The “political season” is like winter in Vermont – It’s almost always with us. And with politics come sound bites – those oversimplified phrases assigned to complex issues. There are the requisite politician appearances on the Ellen Show, Oprah, and of course – SNL. There are the debates … but the only reason for the debates is so the actors and actresses who most resemble the actual candidates can appear on … well, SNL. The next day the morning talk shows get to assess how the actual candidates are reacting to the spoof of themselves the night before. And then there are the commercials.
Sometimes politics looks more like the WWF than a serious conversation about the issues of the day.
That’s the easy part of this post – being cynical about politics. The hard part is the proverbial look in the mirror with this for a sound bite: Are we getting exactly what we are looking for? Is the political marketplace neither more nor less than what we are willing to pay for? Many of the “outsider” candidates are people who have made a career out of holding public office; other “outsiders” are so far outside we really can’t be sure exactly where they are from or where they are going to. (Come to think of it, that sounds like a lot of us.)
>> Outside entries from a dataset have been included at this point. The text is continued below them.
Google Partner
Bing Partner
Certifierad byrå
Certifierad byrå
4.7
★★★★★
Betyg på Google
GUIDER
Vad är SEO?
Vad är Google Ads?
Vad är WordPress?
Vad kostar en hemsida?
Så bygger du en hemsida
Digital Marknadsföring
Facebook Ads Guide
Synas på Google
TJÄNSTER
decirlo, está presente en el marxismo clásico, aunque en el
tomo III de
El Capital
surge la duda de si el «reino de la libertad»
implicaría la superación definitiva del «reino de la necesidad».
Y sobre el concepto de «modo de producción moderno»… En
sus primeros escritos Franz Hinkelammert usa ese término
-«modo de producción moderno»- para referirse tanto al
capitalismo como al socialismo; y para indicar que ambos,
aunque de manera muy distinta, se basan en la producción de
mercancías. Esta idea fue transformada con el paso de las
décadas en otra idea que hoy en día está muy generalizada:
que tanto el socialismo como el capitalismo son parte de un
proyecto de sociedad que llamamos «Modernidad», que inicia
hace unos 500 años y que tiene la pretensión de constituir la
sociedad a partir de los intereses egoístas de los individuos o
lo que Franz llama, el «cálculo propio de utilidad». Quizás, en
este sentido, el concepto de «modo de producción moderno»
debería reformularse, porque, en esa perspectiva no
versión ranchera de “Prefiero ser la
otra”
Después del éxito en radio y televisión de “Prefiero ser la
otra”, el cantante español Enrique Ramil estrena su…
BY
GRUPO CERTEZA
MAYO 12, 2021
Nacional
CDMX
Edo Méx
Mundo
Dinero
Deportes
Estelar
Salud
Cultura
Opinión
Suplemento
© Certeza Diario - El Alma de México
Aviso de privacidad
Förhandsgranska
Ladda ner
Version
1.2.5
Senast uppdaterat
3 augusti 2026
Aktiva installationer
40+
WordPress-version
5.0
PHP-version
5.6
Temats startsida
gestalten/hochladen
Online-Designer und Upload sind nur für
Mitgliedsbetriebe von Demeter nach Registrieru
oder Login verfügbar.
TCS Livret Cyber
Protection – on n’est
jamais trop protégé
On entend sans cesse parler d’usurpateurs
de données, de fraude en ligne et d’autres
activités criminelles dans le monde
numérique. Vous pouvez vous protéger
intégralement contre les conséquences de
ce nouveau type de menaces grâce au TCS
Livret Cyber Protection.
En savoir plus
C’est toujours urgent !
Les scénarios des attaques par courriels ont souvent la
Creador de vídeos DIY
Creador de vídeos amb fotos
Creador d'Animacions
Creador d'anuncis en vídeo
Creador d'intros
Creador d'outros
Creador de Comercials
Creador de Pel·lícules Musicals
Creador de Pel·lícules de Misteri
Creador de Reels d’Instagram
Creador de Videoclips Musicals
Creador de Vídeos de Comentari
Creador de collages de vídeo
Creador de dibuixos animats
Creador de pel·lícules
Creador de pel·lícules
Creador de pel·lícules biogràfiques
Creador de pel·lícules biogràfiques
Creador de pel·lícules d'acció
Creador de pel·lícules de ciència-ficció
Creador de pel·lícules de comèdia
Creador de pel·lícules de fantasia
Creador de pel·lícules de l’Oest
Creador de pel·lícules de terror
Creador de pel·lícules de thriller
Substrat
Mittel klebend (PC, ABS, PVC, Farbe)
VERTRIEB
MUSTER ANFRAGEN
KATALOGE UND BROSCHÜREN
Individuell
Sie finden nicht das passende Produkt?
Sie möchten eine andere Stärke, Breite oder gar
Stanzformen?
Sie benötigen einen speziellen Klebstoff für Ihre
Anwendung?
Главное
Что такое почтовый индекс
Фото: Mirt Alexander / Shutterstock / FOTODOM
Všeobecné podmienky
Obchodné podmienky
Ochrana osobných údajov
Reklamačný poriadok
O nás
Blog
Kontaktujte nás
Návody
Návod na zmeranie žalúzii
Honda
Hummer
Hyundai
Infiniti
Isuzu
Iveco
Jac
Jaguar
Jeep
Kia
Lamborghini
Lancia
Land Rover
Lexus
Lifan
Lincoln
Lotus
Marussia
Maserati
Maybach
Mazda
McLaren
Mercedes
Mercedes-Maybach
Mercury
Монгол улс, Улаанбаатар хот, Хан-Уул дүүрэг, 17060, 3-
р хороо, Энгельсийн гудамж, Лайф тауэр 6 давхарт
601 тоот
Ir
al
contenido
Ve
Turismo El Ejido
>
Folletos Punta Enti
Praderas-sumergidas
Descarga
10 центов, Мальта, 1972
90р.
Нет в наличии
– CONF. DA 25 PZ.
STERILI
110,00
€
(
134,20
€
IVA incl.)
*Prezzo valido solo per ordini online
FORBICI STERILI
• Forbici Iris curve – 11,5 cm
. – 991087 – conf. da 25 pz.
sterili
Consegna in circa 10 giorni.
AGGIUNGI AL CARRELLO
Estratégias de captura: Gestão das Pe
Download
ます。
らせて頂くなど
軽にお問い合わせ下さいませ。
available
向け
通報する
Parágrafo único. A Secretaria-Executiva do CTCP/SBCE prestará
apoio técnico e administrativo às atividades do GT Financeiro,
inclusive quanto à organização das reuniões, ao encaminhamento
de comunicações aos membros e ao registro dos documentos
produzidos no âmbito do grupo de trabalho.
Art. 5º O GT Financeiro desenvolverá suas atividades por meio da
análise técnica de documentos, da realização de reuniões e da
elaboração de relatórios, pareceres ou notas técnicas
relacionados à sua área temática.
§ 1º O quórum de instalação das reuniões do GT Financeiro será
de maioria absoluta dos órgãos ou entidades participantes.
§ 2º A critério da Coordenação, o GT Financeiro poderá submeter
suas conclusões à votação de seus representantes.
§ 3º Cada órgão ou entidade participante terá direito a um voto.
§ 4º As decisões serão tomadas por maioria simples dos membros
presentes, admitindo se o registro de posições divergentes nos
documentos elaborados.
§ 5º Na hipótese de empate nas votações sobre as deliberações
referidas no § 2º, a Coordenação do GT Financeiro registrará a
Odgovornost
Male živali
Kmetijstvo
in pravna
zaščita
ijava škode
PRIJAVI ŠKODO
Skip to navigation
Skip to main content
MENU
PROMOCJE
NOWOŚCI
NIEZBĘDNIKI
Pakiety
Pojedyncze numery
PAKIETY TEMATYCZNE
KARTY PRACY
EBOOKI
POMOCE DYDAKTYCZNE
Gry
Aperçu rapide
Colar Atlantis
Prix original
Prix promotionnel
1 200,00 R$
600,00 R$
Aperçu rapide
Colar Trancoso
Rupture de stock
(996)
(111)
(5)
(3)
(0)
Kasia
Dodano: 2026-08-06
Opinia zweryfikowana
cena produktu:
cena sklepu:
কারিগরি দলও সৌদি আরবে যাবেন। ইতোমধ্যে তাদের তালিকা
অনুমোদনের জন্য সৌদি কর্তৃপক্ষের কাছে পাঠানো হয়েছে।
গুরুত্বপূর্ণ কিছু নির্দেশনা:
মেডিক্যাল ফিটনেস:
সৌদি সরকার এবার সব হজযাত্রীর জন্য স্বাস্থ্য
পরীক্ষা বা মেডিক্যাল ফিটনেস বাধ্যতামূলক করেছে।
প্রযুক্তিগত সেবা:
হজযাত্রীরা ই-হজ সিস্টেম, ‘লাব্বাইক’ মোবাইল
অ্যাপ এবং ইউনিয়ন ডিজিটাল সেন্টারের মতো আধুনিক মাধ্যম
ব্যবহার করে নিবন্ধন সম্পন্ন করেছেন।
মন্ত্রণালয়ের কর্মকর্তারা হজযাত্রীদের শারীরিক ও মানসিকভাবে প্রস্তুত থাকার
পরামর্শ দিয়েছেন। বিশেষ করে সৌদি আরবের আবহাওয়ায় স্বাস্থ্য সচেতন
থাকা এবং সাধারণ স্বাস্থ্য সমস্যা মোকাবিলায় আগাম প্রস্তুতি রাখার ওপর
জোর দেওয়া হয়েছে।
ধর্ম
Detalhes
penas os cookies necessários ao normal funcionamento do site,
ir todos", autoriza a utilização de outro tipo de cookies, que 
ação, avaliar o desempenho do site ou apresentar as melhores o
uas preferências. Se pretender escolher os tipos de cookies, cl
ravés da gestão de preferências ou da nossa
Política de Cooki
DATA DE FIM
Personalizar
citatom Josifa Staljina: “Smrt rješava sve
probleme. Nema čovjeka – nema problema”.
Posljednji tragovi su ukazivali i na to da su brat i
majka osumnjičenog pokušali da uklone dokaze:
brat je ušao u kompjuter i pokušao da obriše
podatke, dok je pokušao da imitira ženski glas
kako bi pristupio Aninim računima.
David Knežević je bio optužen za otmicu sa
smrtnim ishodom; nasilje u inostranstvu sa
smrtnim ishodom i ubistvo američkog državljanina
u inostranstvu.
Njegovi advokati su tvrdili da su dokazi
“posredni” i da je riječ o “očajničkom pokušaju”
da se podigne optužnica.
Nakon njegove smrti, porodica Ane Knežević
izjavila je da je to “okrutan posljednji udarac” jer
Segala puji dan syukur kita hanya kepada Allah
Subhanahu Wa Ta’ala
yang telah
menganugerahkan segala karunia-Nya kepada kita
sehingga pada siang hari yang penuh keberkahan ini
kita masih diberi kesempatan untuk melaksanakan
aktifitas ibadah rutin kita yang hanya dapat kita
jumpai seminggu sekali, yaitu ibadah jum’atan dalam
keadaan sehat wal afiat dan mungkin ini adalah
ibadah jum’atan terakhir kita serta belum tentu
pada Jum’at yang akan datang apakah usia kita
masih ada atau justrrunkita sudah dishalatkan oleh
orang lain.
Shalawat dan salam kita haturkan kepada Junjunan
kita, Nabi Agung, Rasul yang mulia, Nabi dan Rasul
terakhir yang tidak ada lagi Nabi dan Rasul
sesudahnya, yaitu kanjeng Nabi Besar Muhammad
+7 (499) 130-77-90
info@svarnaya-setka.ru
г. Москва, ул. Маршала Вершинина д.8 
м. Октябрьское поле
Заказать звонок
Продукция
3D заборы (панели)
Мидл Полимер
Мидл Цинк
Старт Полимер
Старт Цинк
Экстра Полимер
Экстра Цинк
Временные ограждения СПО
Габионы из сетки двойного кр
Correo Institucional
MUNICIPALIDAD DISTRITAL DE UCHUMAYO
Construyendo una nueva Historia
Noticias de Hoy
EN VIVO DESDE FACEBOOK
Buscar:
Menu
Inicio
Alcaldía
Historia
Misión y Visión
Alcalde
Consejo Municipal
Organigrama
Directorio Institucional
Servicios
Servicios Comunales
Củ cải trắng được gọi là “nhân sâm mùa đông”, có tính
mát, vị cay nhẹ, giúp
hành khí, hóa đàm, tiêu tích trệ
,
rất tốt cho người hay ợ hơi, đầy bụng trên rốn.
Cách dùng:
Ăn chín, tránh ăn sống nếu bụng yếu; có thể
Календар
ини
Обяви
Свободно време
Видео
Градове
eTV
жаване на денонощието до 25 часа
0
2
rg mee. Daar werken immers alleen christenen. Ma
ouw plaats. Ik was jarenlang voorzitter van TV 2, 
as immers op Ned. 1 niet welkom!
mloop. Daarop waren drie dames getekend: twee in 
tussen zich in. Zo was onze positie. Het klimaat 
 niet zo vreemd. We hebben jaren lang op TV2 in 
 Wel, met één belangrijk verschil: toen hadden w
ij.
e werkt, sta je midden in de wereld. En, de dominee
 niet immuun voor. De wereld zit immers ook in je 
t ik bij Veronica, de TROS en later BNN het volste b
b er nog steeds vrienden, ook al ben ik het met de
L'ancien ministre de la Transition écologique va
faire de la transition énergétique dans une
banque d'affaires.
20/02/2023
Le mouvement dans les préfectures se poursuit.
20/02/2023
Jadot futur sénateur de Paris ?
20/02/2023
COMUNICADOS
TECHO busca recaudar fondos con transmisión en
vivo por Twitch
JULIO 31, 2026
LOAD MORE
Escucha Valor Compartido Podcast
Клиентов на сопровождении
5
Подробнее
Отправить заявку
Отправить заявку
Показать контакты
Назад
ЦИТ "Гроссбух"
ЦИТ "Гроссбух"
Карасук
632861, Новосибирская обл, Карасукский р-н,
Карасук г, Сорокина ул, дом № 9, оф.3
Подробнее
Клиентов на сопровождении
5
And now for the religious section – the part where the look in the mirror becomes a searching of – or for – our souls. We are, according to the most recent poll, less religious as a nation than we were just eight years ago. One response on NPR’s web site came from a formerly devout Christian who attended a service led by a popular preacher/evangelist in the late 1970’s. So filled with hatred was the message she heard that day that she never went back to church.
It’s interesting that about the same percentage of people who say religion is “very important” to them is equal to the percentage of eligible voters who actually go to the polls – 53.2% and 54.9% respectively.* Is there a correlation between the caricature of religion and the trivialization of politics? Are we having a harder and harder time taking anything seriously in this country? Is there a connection between the line that says “Washington isn’t working anymore” and the complaint so many have that “Religion isn’t relevant anymore”?
Spirituality can’t be reduced to a sound bite. We do injustice to more than our souls when our religion is nothing more than an attempt to legitimize our prejudices and protect our entitlements. And the more organized and public our religious displays become the more susceptible they are to the temptations of celebrity. But once again, maybe what is actually happening to religion is that it has stooped to the level of our expectations. Perhaps it has become a carefully choreographed dance designed to entertain rather than to challenge; at its best it requires no commitment; at its worst it demands no sacrifice.
What I really want to say is this: Both our politics and our religion are too important to allow either to be reduced to sound bites. The joy comes from doing our politics well and living our religion with humility. Both require hard work; and when we fail to do that work – or refuse to do it – the joy is gone and all we are left with is cynicism.